Basically the idea was to highlight the consequences of risky behavior. He told me later that almost certainly there were kids in the audience who were already HIV positive. Andras held up the first pitcher with red liquid and said this represented risky behavior, out partying, drinking, drugs and of course promiscuous sex. Then he held up the pitcher with green liquid. This represented someone “on the fence”, not really totally living a risky life but someone who was near the edge of it. Then he held up the pitcher with yellow liquid, representing morals and a moral life with vision, goals and a purpose.
After that he poured some of the yellow liquid into the green and red pitchers. The red turned to a murky brown almost immediately but the green liquid began to turn yellow, representing a changed and more moral life. As Andras continued to speak on this subject, the liquids continued to change from their original colors and soon the green pitcher changed to yellow liquid. Eventually even the red liquid turned yellow.
It was all a huge object lessons in the visual realm for these few hundred 13 and 14 year olds of how morals and self-restraint could change a life and in this case even save their own physical life.
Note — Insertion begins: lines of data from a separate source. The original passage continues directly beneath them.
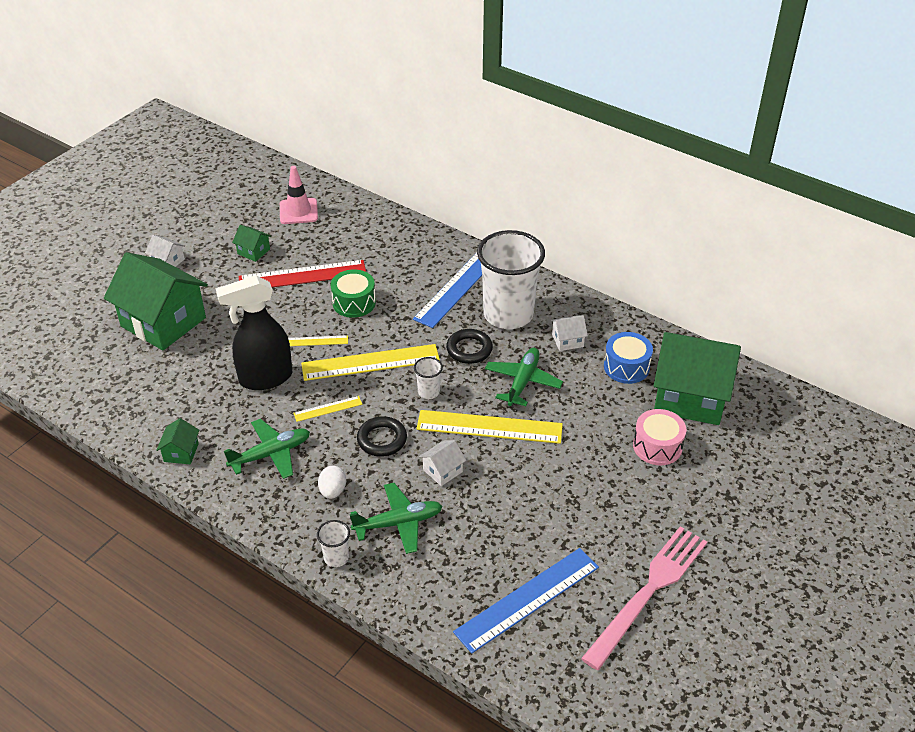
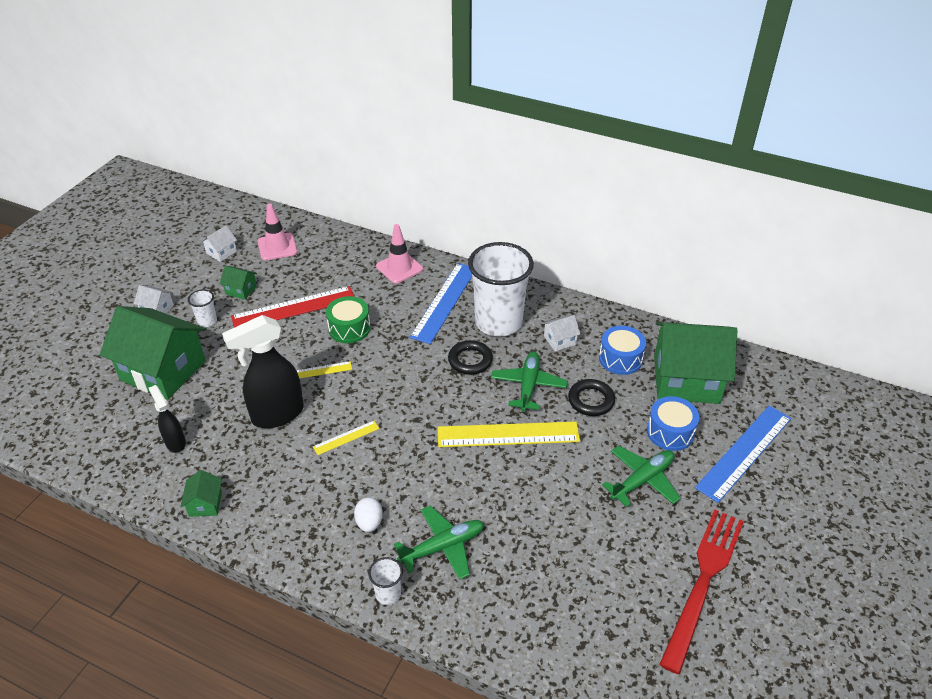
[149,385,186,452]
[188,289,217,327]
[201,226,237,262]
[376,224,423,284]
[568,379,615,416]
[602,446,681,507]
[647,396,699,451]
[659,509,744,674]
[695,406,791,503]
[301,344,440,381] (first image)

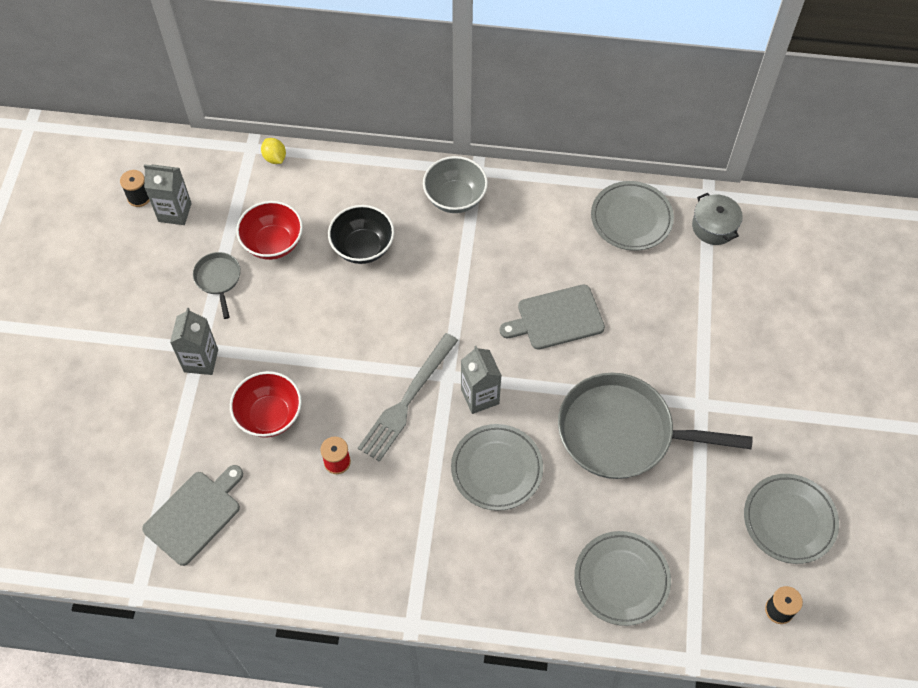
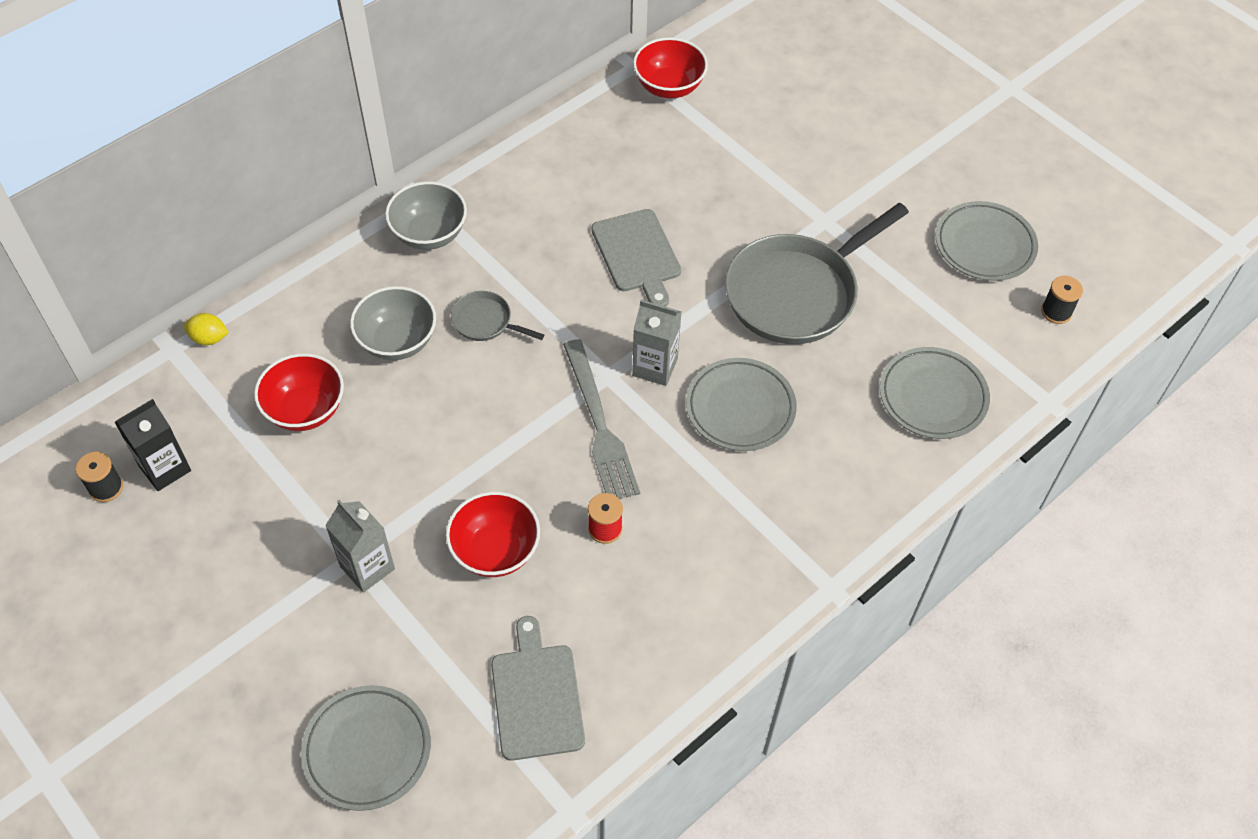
[115,399,191,491]
[301,685,431,811]
[350,286,436,360]
[451,291,544,341]
[591,209,681,307]
[633,37,708,99]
Of course I’m only giving you the highlights here of the 45 minute talk. At the end, Andras explained to them how much we all need the saving power of Jesus to come into our hearts and give us the strength we need to essentially resist sin, which is what this is in many ways really all about. He led the kids in a prayer to receive the Lord and they all prayed.
It even worked out that I was able to address the kids for a few minutes, telling them about my life and how it was changed through Jesus and the truth and power of God. Afterwards we were able to pass out gospels of John in Zulu to the students; these are booklets I helped to have shipped to Andras here in Africa about 18 months ago.
It was an astounding afternoon, being involved in something so important, life changing and even very much life saving. For me, this is all better than any worldly or earthly riches: being a part of something that’s reaching into young lives who are so often right on the precipice of good or bad, sin or salvation and even life or death. It was another moment to confirm just how thankful I am for a life of Christian discipleship. I hope this testimony is a blessing to you of how people in our times can be used of the Lord to impact this world for Him and to let their light shine before men.